President Obama’s leadership has made America stronger, safer and more secure than we were four years ago. Mitt Romney has nothing to offer in Monday’s debate but more bluster, a record of blunders and a commitment to endless war.
- Mitt Romney is not ready to be Commander-in-Chief. Every time he has had a chance to prove he is, he’s failed. He gets the facts wrong, undermines relationships with our allies, often highlights his lack of experience, has a team of ideologues committed to endless war, and confuses who our top enemies are.
- Must Watch: This new OFA video on Romney’s approach to foreign policy.
- Iraq: The President kept his promise to responsibly end the Iraq war and bring our troops home.
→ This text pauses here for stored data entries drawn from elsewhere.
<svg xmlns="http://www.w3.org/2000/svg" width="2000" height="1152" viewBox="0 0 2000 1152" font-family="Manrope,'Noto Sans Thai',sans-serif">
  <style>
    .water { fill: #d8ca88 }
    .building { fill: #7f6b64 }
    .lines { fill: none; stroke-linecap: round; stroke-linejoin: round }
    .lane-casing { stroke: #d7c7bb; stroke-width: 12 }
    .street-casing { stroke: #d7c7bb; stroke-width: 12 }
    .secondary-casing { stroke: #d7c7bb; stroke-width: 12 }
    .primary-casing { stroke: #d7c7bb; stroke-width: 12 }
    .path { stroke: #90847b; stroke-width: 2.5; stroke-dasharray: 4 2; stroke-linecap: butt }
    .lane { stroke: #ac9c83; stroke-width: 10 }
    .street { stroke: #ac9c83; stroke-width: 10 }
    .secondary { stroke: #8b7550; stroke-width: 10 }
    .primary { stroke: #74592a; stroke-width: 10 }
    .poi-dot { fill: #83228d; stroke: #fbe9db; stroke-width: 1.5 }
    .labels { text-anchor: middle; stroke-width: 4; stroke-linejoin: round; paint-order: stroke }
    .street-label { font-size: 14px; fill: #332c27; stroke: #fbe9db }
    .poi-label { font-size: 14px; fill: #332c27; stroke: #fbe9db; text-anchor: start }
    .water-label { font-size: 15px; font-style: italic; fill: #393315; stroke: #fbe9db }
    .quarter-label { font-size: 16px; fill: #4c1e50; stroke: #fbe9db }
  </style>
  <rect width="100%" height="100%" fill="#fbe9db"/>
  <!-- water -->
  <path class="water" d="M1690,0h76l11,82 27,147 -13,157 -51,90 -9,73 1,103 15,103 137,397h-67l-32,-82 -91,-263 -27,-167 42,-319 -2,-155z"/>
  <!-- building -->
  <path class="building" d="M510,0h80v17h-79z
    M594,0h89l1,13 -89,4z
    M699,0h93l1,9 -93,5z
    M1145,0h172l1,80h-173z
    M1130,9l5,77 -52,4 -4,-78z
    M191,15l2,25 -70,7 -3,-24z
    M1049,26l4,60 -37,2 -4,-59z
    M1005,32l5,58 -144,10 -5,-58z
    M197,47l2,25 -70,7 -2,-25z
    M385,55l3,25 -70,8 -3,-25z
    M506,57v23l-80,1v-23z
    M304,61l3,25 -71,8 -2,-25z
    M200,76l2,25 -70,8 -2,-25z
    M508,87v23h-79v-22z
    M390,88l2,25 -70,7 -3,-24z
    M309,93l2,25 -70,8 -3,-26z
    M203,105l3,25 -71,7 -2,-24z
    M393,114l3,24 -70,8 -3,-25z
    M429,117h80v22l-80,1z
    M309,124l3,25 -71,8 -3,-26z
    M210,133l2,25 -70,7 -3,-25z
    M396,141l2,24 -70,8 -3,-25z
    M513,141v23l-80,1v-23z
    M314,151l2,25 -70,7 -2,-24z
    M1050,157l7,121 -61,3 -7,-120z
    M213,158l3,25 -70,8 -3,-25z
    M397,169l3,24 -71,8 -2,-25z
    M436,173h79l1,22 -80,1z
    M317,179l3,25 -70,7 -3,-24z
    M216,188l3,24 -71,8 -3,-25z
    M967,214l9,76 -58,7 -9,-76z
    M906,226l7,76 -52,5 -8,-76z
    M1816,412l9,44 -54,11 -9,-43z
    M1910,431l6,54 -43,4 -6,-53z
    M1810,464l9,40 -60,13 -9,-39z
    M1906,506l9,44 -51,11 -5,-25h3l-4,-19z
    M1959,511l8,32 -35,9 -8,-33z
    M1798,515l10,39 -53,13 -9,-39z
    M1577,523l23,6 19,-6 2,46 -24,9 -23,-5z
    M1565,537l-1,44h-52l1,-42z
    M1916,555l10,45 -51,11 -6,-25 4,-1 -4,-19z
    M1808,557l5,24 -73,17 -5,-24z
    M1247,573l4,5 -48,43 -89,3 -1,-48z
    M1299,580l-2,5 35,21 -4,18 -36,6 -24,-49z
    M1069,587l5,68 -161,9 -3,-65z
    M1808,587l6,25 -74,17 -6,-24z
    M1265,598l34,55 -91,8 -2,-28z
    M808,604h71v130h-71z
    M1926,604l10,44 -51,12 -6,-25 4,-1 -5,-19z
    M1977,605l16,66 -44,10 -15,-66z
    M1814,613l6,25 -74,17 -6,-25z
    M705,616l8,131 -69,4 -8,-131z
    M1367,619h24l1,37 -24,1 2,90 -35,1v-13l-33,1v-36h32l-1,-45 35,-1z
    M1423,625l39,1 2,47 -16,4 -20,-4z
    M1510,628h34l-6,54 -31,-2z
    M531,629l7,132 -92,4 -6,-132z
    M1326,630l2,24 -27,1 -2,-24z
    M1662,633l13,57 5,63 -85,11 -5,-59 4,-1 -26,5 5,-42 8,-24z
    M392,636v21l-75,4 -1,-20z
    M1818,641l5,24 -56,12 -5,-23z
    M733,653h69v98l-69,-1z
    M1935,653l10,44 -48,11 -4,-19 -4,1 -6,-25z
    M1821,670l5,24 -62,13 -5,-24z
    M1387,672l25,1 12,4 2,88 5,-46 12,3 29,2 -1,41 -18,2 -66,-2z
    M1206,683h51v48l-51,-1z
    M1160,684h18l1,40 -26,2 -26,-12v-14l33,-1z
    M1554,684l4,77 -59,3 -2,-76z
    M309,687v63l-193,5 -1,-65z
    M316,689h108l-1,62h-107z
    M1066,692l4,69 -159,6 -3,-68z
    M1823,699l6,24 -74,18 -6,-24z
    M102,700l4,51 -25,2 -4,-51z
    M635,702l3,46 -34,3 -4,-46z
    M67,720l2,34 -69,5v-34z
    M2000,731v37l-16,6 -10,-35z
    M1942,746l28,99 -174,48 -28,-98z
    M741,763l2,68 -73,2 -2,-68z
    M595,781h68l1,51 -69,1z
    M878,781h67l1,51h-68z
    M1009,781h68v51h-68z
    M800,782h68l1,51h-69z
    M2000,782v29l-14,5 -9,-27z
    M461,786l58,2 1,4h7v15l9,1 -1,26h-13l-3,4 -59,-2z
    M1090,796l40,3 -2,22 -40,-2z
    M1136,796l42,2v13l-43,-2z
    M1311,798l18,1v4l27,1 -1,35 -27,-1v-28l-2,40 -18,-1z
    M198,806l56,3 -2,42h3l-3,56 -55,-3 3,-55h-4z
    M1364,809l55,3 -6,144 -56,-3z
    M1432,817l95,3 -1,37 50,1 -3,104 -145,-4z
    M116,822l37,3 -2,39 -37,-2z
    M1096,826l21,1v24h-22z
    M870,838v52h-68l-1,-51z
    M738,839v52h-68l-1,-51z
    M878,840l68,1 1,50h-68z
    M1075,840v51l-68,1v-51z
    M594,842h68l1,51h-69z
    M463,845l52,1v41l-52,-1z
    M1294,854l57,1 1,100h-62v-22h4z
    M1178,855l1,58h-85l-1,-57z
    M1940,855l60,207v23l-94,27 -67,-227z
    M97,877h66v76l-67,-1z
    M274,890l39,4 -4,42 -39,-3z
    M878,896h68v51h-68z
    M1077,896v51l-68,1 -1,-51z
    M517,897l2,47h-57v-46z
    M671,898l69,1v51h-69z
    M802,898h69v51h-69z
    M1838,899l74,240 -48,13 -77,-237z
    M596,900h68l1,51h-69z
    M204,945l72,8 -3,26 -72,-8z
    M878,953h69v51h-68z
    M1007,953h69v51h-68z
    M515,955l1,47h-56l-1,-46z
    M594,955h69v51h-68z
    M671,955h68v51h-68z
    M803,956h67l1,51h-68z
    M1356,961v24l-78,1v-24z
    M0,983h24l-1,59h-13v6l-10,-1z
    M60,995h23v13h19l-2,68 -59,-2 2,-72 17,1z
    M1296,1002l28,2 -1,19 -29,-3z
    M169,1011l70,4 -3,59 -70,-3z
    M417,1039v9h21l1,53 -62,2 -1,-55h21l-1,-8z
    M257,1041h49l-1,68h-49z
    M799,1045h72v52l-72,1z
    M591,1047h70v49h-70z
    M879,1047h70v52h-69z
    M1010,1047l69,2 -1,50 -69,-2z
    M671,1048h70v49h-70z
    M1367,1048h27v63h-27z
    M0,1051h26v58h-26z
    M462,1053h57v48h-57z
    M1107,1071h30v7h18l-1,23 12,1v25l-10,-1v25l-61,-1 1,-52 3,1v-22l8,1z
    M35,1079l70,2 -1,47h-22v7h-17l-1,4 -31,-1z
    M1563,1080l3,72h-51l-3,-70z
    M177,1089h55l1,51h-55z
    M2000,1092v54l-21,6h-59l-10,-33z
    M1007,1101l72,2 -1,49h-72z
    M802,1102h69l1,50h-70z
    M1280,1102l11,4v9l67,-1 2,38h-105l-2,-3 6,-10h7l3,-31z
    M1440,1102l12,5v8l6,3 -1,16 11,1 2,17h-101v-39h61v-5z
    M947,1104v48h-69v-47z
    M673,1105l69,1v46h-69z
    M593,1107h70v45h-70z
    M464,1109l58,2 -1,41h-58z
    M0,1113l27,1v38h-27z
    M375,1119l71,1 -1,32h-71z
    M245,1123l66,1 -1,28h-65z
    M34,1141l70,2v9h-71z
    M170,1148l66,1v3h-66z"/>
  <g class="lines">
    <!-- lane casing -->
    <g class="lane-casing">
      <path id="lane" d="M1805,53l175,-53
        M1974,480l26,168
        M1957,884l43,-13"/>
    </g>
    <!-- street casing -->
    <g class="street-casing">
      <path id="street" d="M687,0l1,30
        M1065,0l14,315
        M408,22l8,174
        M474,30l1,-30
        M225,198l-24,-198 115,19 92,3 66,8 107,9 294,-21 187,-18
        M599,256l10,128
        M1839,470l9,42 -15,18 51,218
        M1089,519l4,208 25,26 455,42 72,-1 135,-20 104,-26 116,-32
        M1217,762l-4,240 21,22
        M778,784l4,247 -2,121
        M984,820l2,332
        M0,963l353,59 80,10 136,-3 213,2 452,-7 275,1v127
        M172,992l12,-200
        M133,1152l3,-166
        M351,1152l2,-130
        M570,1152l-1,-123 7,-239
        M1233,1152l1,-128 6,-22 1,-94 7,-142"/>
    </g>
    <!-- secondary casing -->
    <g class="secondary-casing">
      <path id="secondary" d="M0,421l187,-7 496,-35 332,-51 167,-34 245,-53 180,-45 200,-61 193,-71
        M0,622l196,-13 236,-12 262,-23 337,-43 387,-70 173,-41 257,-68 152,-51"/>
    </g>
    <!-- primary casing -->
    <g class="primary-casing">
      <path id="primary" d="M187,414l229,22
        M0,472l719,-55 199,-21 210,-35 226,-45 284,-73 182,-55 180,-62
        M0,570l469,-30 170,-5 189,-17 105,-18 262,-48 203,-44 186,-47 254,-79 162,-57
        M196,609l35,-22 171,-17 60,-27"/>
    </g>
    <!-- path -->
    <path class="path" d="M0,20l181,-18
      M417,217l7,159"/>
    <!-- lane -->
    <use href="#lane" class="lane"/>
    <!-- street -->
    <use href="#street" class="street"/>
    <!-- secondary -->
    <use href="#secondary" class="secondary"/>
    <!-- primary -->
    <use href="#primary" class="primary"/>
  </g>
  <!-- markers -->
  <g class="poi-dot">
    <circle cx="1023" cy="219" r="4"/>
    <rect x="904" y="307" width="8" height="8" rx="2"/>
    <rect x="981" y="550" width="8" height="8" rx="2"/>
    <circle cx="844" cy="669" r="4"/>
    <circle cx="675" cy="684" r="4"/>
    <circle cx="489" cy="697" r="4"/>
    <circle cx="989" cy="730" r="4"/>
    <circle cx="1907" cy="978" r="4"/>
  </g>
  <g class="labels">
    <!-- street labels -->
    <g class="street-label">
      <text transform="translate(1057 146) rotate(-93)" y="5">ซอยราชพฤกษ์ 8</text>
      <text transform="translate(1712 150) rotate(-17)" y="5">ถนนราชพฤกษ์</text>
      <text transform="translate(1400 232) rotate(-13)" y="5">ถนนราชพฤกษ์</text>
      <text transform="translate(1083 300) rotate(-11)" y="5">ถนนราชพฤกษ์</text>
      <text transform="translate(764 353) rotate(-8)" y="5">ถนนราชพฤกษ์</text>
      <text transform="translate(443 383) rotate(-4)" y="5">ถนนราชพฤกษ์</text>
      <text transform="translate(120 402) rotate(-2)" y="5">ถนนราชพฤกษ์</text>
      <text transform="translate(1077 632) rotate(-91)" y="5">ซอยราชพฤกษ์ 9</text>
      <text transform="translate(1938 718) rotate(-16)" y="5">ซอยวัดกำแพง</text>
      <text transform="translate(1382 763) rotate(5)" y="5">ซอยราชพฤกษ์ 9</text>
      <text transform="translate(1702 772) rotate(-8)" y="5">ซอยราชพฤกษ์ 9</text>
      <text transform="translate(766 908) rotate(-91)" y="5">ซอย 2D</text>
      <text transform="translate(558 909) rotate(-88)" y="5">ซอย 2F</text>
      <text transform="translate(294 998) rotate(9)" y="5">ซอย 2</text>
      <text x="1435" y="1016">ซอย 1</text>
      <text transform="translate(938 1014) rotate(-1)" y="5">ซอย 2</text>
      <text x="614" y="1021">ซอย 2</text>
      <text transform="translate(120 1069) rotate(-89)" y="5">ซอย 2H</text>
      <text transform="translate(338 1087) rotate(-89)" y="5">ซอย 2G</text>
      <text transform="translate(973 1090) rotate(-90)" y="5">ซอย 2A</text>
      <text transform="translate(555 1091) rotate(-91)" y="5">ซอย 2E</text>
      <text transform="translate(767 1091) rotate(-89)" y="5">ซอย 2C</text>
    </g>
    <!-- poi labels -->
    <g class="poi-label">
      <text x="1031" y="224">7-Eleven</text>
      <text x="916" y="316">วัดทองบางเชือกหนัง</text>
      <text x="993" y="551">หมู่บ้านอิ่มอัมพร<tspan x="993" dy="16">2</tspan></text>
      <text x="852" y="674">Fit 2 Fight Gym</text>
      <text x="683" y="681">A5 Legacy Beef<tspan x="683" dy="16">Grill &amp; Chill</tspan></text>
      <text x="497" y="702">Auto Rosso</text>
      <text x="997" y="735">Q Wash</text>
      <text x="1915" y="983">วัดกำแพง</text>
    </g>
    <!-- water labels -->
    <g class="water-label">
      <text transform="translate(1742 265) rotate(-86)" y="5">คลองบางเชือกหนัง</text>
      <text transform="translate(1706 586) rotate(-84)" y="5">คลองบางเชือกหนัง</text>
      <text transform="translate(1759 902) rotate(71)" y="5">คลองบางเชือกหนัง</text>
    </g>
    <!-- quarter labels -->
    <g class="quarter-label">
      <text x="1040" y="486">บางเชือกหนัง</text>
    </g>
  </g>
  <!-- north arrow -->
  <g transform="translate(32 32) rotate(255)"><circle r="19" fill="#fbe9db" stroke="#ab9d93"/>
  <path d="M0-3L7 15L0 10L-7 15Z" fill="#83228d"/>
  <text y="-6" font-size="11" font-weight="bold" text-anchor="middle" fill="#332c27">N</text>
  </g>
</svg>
Romney is listening to the same advisors who were responsible for that war, and he called the President’s decision to bring all our troops home “tragic.” Romney has made it clear that he wanted to leave tens of thousands of troops there, indefinitely and without any strategy.
- al-Qaeda: The President refocused on the terrorists who actually attacked us on 9/11, devastating al-Qaeda’s leadership and bringing Osama bin Laden to justice. Romney said it wasn’t “worth moving heaven and earth” to take out the world’s most wanted terrorist.
- Afghanistan: The President has a plan to end the war in 2014, and we’re already bringing our troops home. Romney doesn’t have a plan to end the war at all, and would likely keep us there indefinitely – just as he would have done in Iraq.
- Libya: Romney was all over the map, first opposing intervention in Libya and then supporting it after it succeeded. He told donors in the infamous “47 percent” video that he would readily politicize an international tragedy – and in his response to last month’s attack on our embassy, that’s exactly what he’s done. As President Obama said in the last debate, that’s not how a Commander-in-Chief operates.
- Israel: The President has consistently affirmed his ironclad, unshakeable support for Israel, standing up at the U.N. for Israel’s right to self-defense, standing up to Iran, and sending Israel record levels of security assistance funding. Romney said he’d do the “opposite.”
- Iran: The President has been clear that he will not let Iran get a nuclear weapon – period. He has imposed the toughest sanctions on Iran in history, which are crippling Iran’s economy and which even Romney admits are working. Romney has talked tough, but hasn’t offered to do a single thing the president isn’t already doing. If Romney thinks it’s time to go to war, he should say so.
- Alliances: The President has strengthened our alliances while remaining true to the values that make our nation great. We’ve brought the international community together to confront shared challenges: fighting the war in Afghanistan, taking out a dictator in Libya and putting the most pressure in history on Iran over its nuclear program. Romney managed to insult one of our closest allies during his foreign trip this summer.
· China: Romney’s empty rhetoric can’t hide his investments in Chinese piracy, outsourcing and horrific labor conditions. Experts agree that his pledge to label China a currency manipulator would spark a trade war, hurting American workers and businesses. When the President stood up for American tire workers and enforced trade laws against China, Romney called it “bad for the nation and our workers.”
- Defense Budget: No one wants to see these massive, across-the-board cuts happen under sequestration – which Paul Ryan voted for and championed. The President has a balanced plan to stop them while reducing our deficit by more than $4 trillion over the next decade. But Romney, Ryan and their allies in Congress are standing in the way by refusing to ask the wealthiest to pay even a nickel more in taxes – at the expense of our national security.